Dataset entries:
# # # # # # #

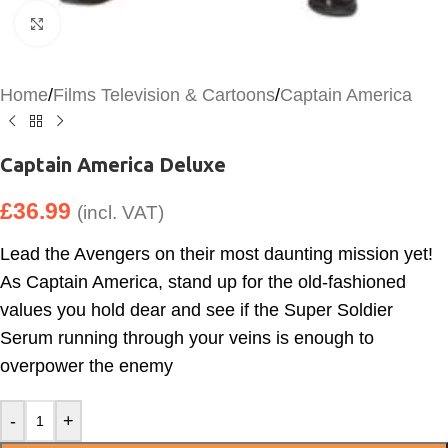
Click to enlarge
Home
/
Films Television & Cartoons
/
Captain America
Captain America Deluxe
£
36.99
(incl. VAT)
Lead the Avengers on their most daunting mission yet!
As Captain America, stand up for the old-fashioned
values you hold dear and see if the Super Soldier
Serum running through your veins is enough to
overpower the enemy
-
+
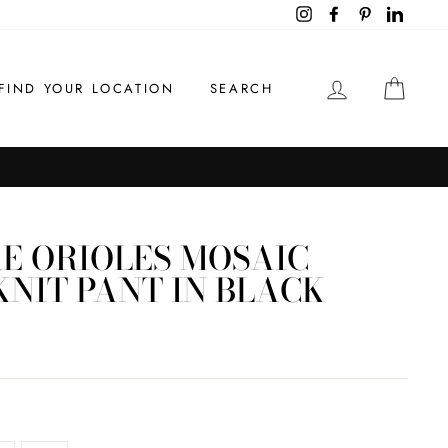
Instagram
Facebook
Pinterest
LinkedI
LOG IN
CAR
FIND YOUR LOCATION
SEARCH
E ORIOLES MOSAIC
NIT PANT IN BLACK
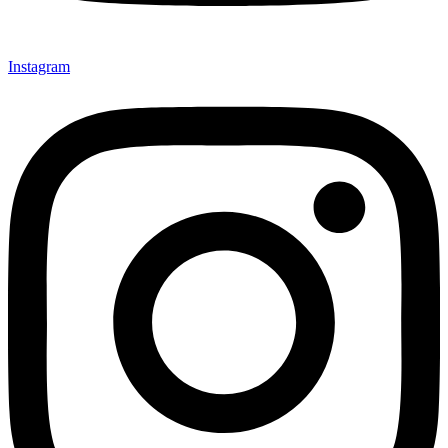
Instagram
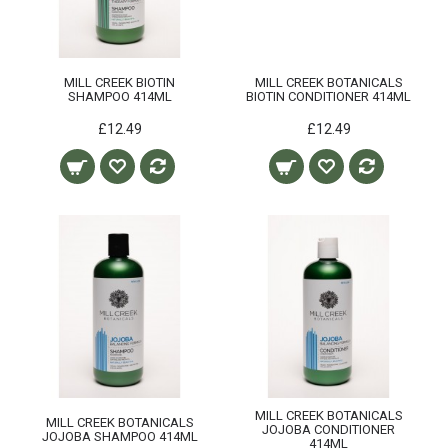
MILL CREEK BIOTIN
MILL CREEK BOTANICALS
SHAMPOO 414ML
BIOTIN CONDITIONER 414ML
£12.49
£12.49
MILL CREEK BOTANICALS
MILL CREEK BOTANICALS
JOJOBA CONDITIONER
JOJOBA SHAMPOO 414ML
414ML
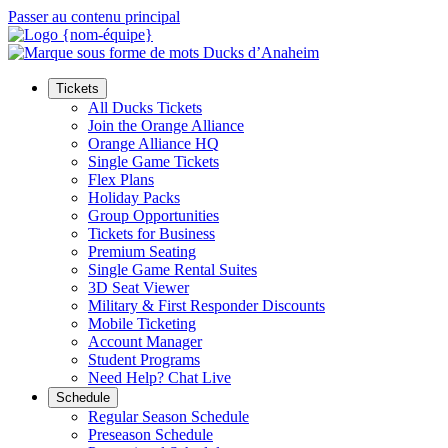
Passer au contenu principal
Tickets
All Ducks Tickets
Join the Orange Alliance
Orange Alliance HQ
Single Game Tickets
Flex Plans
Holiday Packs
Group Opportunities
Tickets for Business
Premium Seating
Single Game Rental Suites
3D Seat Viewer
Military & First Responder Discounts
Mobile Ticketing
Account Manager
Student Programs
Need Help? Chat Live
Schedule
Regular Season Schedule
Preseason Schedule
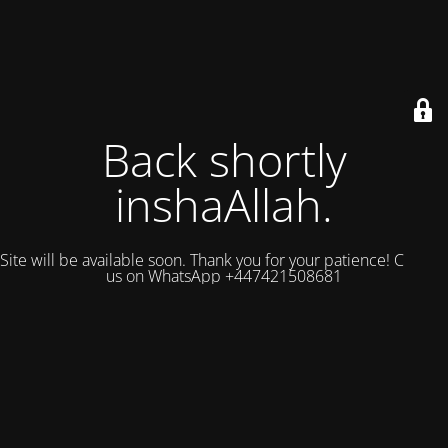
Back shortly
inshaAllah.
Site will be available soon. Thank you for your patience! Contact
us on WhatsApp +447421508681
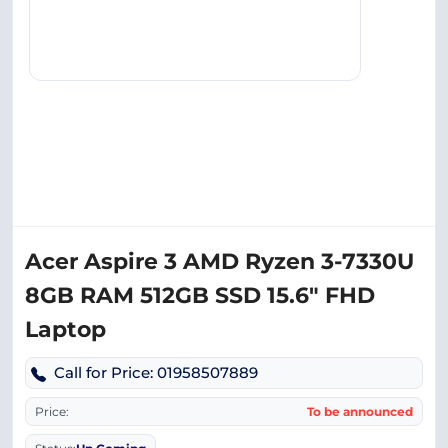
Acer Aspire 3 AMD Ryzen 3-7330U
8GB RAM 512GB SSD 15.6″ FHD
Laptop
Call for Price: 01958507889
Price:
To be announced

# # # # # # #

» **Exercise brief**
A single figure is required: the number of lines in the entries above that include the word "Captain".

» **Answer to this exercise**
3